With its innate appeals to egoism and its constantly changing fancies, there seems little any of us can do except strive to keep up. Despite its communitarian rhetoric, in its major thrusts there seems little room in this prefab and commercially colonized version of digital utopianism for democratically-planned technological development and production.
This is not to suggest a one-sidedness to the social debate over technology. Ever since the massive social and political upheavals of the Industrial Revolution, there has been a psychology of regulated fear surrounding technological production and consumption. But these anxieties have been largely and successfully managed, through the spindoctor marketing of optimistic science fictional daydreams and the fashionable social glorification of technological aptitudes.
Our corporately-launched cultural visions of the Future (both our personal, possible selves and our societal future worlds) are intimately interlinked with our expected technological consumptions. Reflected in the mass consciousness of popular culture, our cultural visions of the future oscillate between two poles.
On one end are the courageous, risk-taking, naively optimistic and progressive technofetishizations of Enlightenment spirits such as Bacon, Gernsback, Star Trek, and the corporate elite. On the other are the gritty, unintended-consequence-laden, nasty, brutish, technological dystopias seen, for instance, in Blade Runner, Alien, RoboCop, Johnny Mnemonic, The Matrix and hundreds of other popular cultural texts (including, ironically, Gibson’s Neuromancer). Overhwelmingly, utopia and dystopia alike seem to envision a future of exponentially increasing technology, and less contact with the natural world. Yet, if we are democratically to forge a future that can contribute to the achievement of social and ecological betterment, neither of these fictive futures presents a viable guide.

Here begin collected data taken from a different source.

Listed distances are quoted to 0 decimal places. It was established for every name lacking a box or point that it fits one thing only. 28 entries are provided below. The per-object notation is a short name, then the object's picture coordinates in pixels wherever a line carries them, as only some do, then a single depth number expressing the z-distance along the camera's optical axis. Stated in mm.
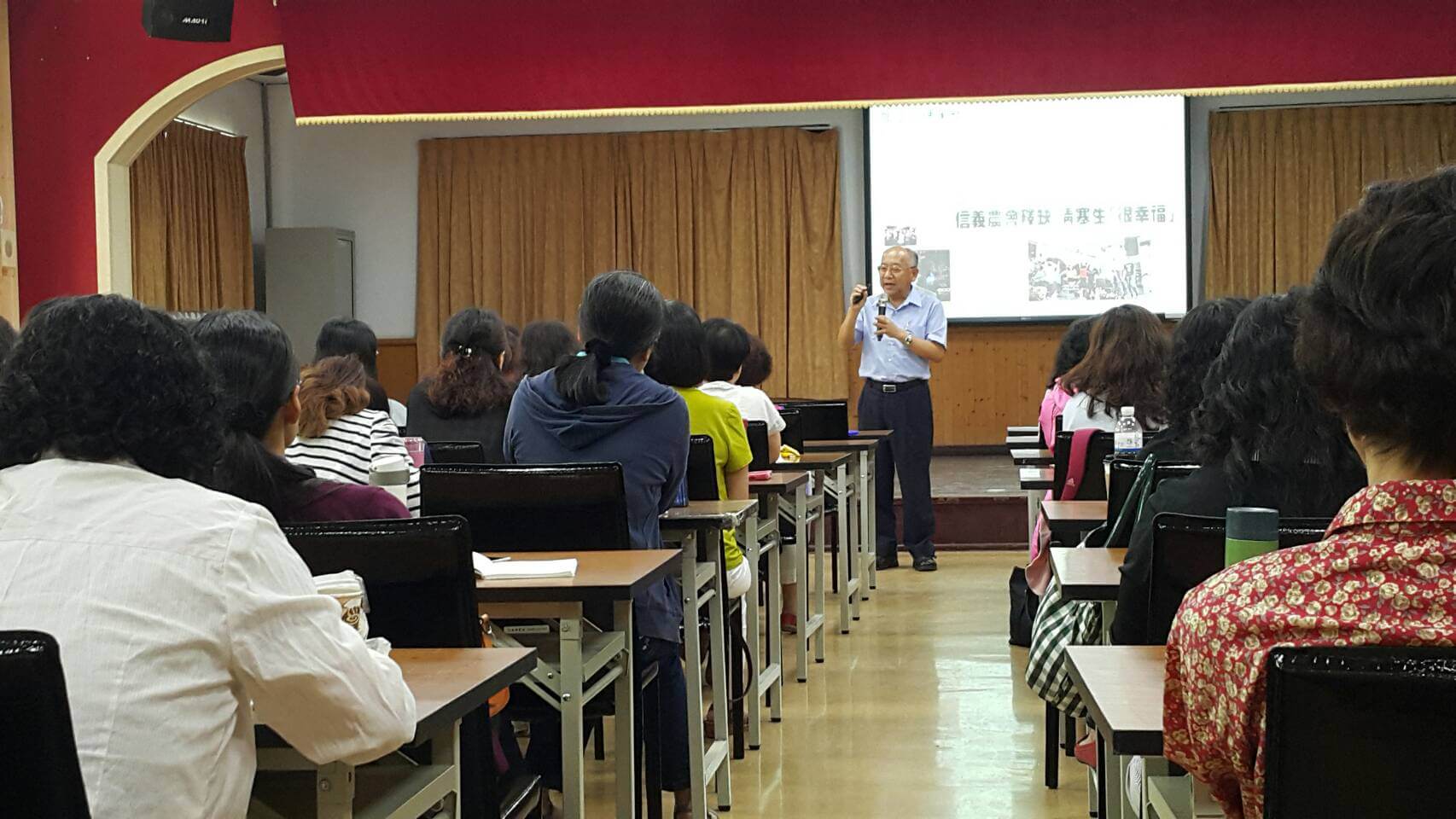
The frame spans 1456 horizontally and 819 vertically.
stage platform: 7898
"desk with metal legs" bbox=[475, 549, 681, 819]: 2363
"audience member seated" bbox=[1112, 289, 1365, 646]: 2188
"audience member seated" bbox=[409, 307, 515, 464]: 4254
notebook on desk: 2426
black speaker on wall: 6434
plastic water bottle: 3801
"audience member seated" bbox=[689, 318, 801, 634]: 5070
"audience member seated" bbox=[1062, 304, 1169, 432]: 4207
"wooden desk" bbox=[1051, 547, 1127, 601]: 2287
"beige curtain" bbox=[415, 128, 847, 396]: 11047
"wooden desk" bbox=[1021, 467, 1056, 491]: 4453
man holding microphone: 7172
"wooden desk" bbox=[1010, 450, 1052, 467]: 5234
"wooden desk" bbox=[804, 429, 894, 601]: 6098
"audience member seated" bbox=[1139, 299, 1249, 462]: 2695
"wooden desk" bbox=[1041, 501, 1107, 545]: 3236
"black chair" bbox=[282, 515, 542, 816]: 2018
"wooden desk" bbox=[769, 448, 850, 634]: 5203
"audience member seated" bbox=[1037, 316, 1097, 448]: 5414
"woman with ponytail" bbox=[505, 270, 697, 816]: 3203
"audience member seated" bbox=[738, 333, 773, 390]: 6012
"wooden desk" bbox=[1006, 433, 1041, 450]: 6645
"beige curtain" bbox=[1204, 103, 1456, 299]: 10438
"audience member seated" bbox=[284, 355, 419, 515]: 3105
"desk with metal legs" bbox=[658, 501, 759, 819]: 3250
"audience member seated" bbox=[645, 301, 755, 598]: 3990
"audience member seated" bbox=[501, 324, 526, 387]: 4773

Who bears responsibility for a remedial vision to counter the limitless and competitive growth-driven (il)logic behind high technology consumption? It is certainly unfair to excoriate society and business’s view of future perfection as a totalizing one completely devoid of social and ecological considerations, and simultaneously to exonerate the individuals emplaced within such confining social structures. Yet the gainful lessons history suggests are that, as Ross (1991, p. 134) demonstrates, science and technology are hegemonic ideologies in their own right, intimately tied up with the corporate military-industrial-media organization of power (see also Aronowitz 1988; Franklin 1980; Noble 1977, 1999; Rosenblatt 1999).

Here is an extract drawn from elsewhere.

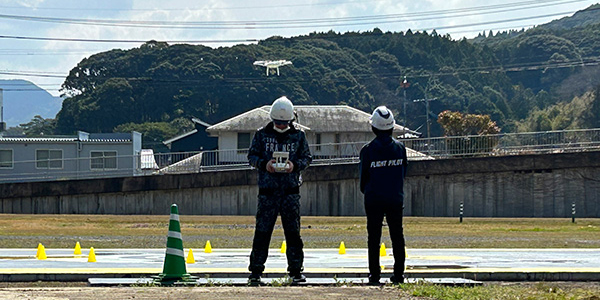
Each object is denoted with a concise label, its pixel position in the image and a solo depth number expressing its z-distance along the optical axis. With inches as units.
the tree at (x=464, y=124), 3757.4
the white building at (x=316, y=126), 2687.0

As members and incubators of the business elite, business researchers and scholars sell themselves, their colleagues, their clients, and their students on a utopian ideological logic of market orientations, needs satisfaction, brave innovators and early adopters, elite scenario planning and strategic future visioning.
As members of an elite group, we each have opportunities to insert ecological considerations, human potential issues, and social democratic thought into our dialogs about strategic planning and new product development, and into our many consumptions.
We need to question the fashionability of technology, and its role in social dominance locally and globally. We need to question the rapid and planned obsolescence of all things technological, and interrogate the sources and resting places of our technologies. We need to question the alienating lifestyles and identities prompted by our travels in cyberspace.
We need to question, on a human and planetary scale, the foundations and consequences of our technologically utopian trajectory, and the exclusionary processes by which it maintains power.
By first questioning the role that these consumptions play in our oppressions and sense of disconnection, we can begin to open doors to disempowered and marginalized groups, individuals and issues, and can help them to be heard, democratizing and ecologizing the process of deciding on the shape and feel of the future. Consciously problematizing the previously unconscious lure behind the lore of technological utopianism, we need to begin envisioning and enacting wiser social alternatives.